Required action 1
List the initial war objectives of the United States that the text on the Iran conflict names.
Required action 2
Please copy the part of the text on the Iran conflict between "Maintaining offensive momentum" and "impose significant costs.", inclusive.

Reading passage
▼
Maintaining offensive momentum in a traditional battle-space is inherently difficult. When linked to initiative dominance across all phases of war, it reflects exceptional military foresight. However, this dynamic reverses when continuous target destruction merely escalates the conflict without delivering a decisive outcome, resulting in a war without a clear military victory. For US military planners, the Iran conflict is increasingly becoming such a scenario. Although Iran’s conventional forces are outmatched by superior US firepower, its strategic approach, centered on drone and missile strikes, maritime disruption, cyber operations and asymmetric forces, including groups such as Hezbollah, the Houthis and Iraqi militias, continues to impose significant costs.

A major challenge for the United States is that its initial war objectives, regime change, destruction of Iran’s ballistic missile capability, dismantling of its nuclear infrastructure and control of the Strait of Hormuz, have been obscured by the fog of war. In reality, two fundamentally different military strategies are at play. Iran’s strategy integrates operations across land, air, sea, space and cyber domains, not to achieve shock and awe, but to exhaust the adversary through attrition, driven by drone warfare, cyber operations, psychological pressure and maritime disruption. Each successful intercept depletes scarce and expensive defensive resources, while Iran replenishes its capabilities through relatively low cost systems, creating a structural cost asymmetry that favours the attacker over time. Estimates suggest a cost ratio approaching 60:1, where mass produced systems such as the Shahed 136 drone can be deployed at a fraction of the cost of interceptors like the SM 6 or Patriot systems.
▲
Data to examine
▼
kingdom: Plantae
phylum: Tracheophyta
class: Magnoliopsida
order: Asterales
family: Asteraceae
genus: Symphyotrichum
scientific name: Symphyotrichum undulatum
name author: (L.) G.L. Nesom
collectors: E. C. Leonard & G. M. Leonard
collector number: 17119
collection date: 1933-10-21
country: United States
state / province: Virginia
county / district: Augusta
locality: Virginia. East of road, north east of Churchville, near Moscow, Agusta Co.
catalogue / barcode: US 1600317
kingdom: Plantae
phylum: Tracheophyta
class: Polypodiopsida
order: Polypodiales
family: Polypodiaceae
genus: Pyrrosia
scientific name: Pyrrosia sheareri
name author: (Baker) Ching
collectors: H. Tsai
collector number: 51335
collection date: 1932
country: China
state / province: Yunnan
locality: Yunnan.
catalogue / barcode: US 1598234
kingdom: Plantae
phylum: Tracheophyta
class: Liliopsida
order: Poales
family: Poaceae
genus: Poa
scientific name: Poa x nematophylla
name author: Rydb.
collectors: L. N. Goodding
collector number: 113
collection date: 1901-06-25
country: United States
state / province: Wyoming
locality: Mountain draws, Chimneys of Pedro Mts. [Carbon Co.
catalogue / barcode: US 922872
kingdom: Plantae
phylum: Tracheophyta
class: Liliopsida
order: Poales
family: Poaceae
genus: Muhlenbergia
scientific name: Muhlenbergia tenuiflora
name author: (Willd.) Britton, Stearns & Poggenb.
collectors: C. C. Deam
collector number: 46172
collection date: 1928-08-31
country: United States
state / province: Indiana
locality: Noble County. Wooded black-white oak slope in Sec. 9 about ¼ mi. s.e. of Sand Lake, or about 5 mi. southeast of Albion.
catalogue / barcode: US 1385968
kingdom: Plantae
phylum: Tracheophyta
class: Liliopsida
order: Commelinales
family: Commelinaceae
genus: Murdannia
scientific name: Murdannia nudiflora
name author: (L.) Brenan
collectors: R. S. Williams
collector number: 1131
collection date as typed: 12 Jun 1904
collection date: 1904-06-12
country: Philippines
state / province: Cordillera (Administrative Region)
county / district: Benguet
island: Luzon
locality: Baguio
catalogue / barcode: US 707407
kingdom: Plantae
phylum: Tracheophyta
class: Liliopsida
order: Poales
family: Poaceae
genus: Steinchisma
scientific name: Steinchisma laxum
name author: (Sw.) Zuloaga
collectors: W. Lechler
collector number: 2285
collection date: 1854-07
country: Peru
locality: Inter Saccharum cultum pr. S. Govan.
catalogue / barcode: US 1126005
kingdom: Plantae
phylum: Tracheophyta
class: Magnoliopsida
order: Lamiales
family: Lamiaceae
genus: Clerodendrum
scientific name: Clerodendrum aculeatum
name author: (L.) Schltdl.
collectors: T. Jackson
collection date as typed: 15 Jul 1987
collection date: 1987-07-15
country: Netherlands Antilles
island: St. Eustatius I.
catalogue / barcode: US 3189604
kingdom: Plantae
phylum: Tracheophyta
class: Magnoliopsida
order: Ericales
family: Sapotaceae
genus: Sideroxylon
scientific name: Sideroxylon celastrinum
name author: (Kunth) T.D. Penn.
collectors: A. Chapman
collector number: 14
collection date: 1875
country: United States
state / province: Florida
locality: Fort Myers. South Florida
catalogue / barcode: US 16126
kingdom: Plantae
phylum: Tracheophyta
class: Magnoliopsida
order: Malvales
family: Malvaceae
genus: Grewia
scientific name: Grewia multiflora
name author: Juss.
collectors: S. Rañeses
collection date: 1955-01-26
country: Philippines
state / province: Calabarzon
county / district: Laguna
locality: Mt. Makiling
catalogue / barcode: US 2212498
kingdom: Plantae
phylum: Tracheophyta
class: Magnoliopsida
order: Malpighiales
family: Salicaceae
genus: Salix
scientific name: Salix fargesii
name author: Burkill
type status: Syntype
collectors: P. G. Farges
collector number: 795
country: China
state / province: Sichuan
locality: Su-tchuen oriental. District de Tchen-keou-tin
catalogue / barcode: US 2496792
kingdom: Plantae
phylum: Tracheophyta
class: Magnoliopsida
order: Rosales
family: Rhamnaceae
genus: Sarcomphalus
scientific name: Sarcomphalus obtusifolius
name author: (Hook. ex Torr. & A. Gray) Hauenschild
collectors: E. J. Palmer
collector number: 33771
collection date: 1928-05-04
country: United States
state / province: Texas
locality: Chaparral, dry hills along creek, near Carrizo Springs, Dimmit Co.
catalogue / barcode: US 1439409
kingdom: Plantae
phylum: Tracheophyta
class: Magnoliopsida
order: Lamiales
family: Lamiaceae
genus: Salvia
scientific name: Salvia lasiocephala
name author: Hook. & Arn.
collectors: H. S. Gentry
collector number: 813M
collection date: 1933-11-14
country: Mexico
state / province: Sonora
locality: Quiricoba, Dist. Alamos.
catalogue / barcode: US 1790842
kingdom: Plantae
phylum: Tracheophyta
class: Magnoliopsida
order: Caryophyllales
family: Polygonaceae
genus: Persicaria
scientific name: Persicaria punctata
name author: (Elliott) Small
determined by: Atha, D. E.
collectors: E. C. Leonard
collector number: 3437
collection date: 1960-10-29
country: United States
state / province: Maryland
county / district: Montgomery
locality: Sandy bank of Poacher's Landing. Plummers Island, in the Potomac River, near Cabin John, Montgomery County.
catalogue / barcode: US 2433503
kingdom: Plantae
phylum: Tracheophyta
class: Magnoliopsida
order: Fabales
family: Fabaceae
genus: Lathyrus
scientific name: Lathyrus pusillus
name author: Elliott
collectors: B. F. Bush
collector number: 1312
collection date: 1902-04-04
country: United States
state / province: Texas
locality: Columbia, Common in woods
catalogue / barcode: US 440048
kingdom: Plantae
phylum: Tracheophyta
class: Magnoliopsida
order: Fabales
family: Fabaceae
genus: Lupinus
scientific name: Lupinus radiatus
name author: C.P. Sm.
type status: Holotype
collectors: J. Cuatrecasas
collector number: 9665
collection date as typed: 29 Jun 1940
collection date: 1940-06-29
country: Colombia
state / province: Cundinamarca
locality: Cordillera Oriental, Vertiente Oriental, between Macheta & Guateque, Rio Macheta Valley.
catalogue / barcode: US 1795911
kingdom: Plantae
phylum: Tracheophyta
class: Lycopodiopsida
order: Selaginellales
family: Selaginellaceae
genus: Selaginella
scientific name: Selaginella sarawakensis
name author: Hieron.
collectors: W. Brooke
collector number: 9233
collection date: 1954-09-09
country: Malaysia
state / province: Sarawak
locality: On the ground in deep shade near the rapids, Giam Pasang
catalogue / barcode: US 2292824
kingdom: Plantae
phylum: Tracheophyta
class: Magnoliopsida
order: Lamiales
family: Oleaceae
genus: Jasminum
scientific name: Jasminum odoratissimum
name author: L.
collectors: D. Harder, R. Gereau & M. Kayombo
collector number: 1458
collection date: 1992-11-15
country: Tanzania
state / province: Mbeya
▲
Written solution 1
- Regime change
- Destruction of Iran's ballistic missile capability
- Dismantling of its nuclear infrastructure
- Control of the Strait of Hormuz

Written solution 2
Maintaining offensive momentum in a traditional battle-space is inherently difficult. When linked to initiative dominance across all phases of war, it reflects exceptional military foresight. However, this dynamic reverses when continuous target destruction merely escalates the conflict without delivering a decisive outcome, resulting in a war without a clear military victory. For US military planners, the Iran conflict is increasingly becoming such a scenario. Although Iran’s conventional forces are outmatched by superior US firepower, its strategic approach, centered on drone and missile strikes, maritime disruption, cyber operations and asymmetric forces, including groups such as Hezbollah, the Houthis and Iraqi militias, continues to impose significant costs.